What light there was came from the fire, and whether she had gathered the logs or found them in the room no one ever knew. A vagrant stated afterwards that he had been in the house some days before and left his match-box in it.

By this fire Grizel was crouching. She was comparatively tidy and neat again; the dust was gone from her boots, even. How she had managed to do it no one knows, but you remember how she loved to be neat. Her hands were extended to the blaze, and she was busy talking to herself.

His hand struck the window heavily, and she looked up and saw him. She nodded, and put her finger to her lips as a sign that he must be cautious. She had often, in the long ago, seen her mother signing thus to an imaginary face at the window--the face of the man who never came.

Tommy went into the house, and she was so pleased to see him that she quite simpered. He put his arms round her, and she lay there with a little giggle of contentment.
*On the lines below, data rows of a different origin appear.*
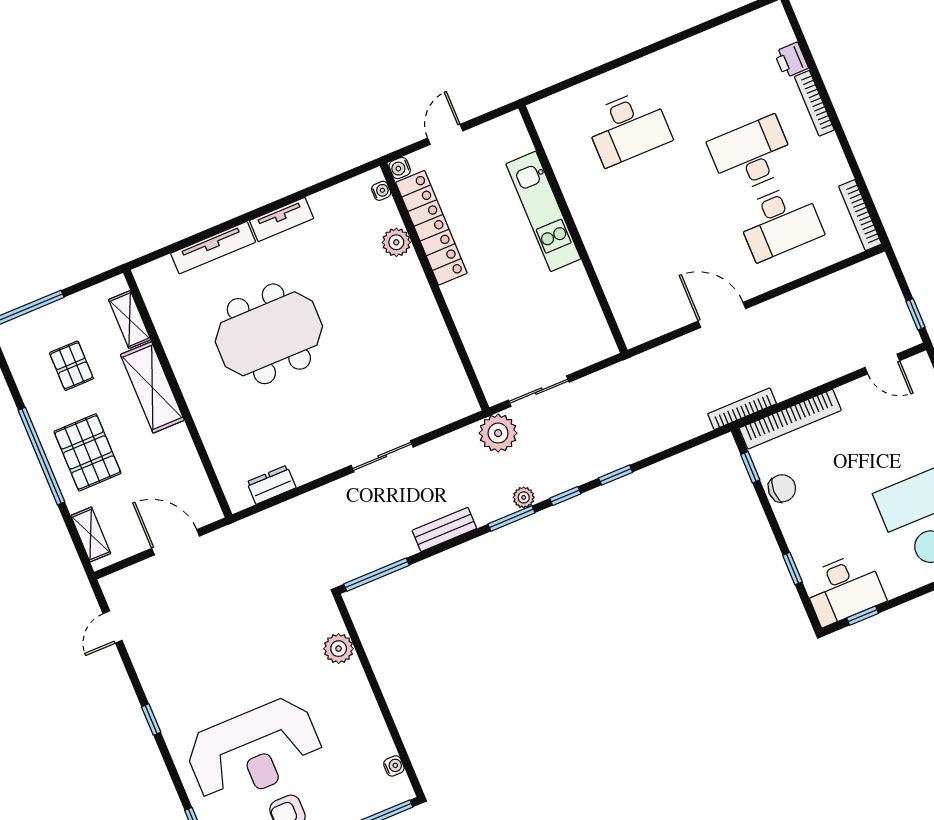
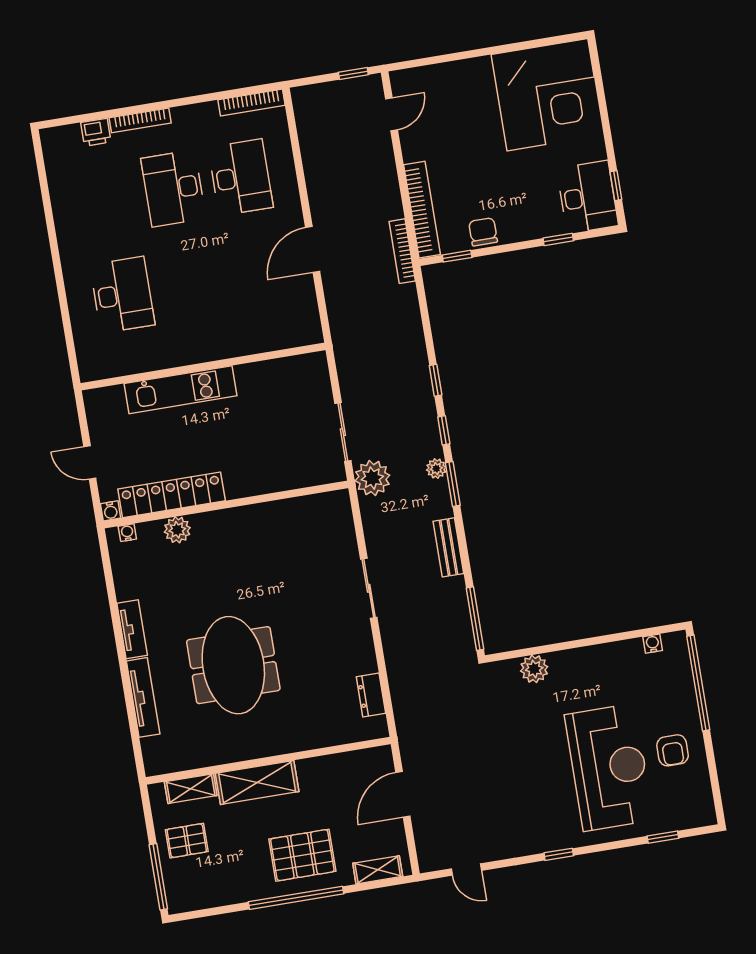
pallet: (71, 366) -> (187, 841), moved

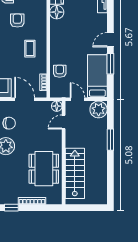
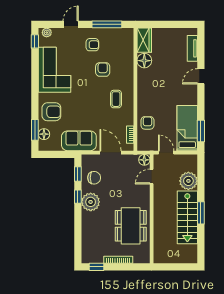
door: (110, 40) -> (201, 76), moved
window: (110, 64) -> (201, 131), moved
plant: (99, 109) -> (188, 181), moved
window: (110, 140) -> (201, 213), moved
stairs: (75, 173) -> (187, 217), moved, turned 180

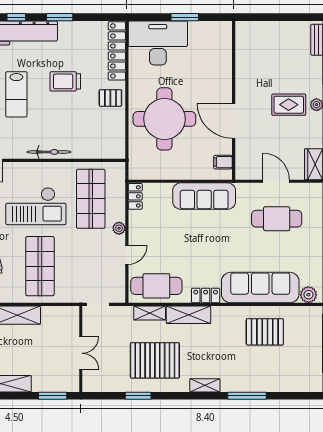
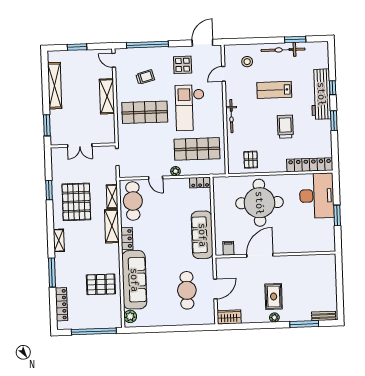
pallet: (110, 98) -> (251, 160), moved
pallet: (265, 332) -> (101, 284), turned 90
locker: (289, 385) -> (61, 304), added

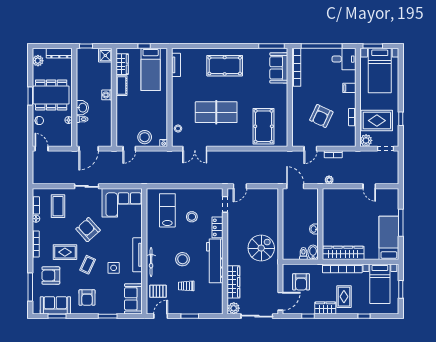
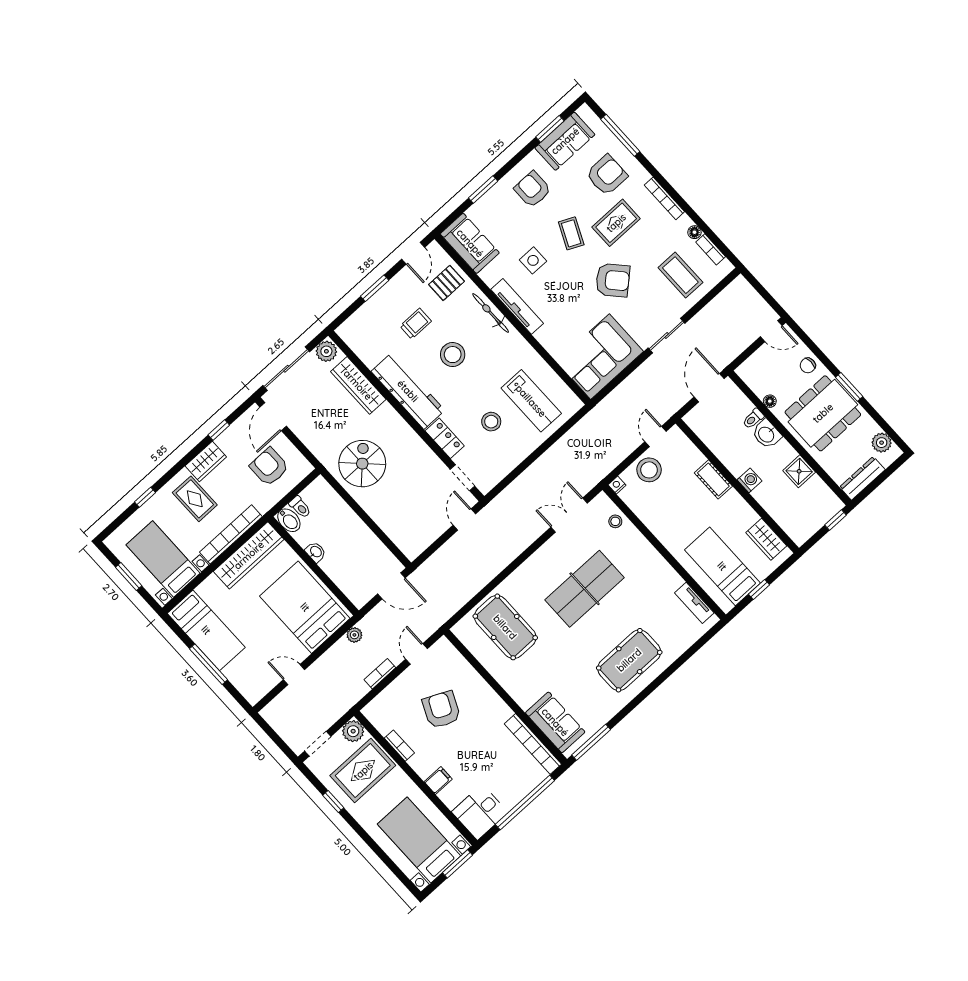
shower: (105, 56) -> (799, 471), moved
cot: (121, 86) -> (713, 479), moved
bed: (339, 210) -> (305, 607), added
spiral stairs: (261, 248) -> (362, 464), turned 180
She was in a plot of heat.

"Grizel! Oh, my God!" he said, "why do you look at me in that way?"

She passed her hand across her eyes, like one trying to think.

"I woke up," she said at last. Corp appeared at the window now, and she pointed to him in terror. Thus had she seen her mother point, in the long ago, at faces that came there to frighten her.

"Grizel," Tommy entreated her, "you know who I am, don't you?"

She said his name at once, but her eyes were on the window. "They want to take me away," she whispered.

"But you must come away, Grizel. You must come home."

"This is home," she said. "It is sweet."

After much coaxing, he prevailed upon her to leave. With his arm round her, and a terrible woe on his face, he took her to the doctor's house. She had her hands over her ears all the way. She thought the white river and the mountains and the villages and the crack of whips were marching with her still.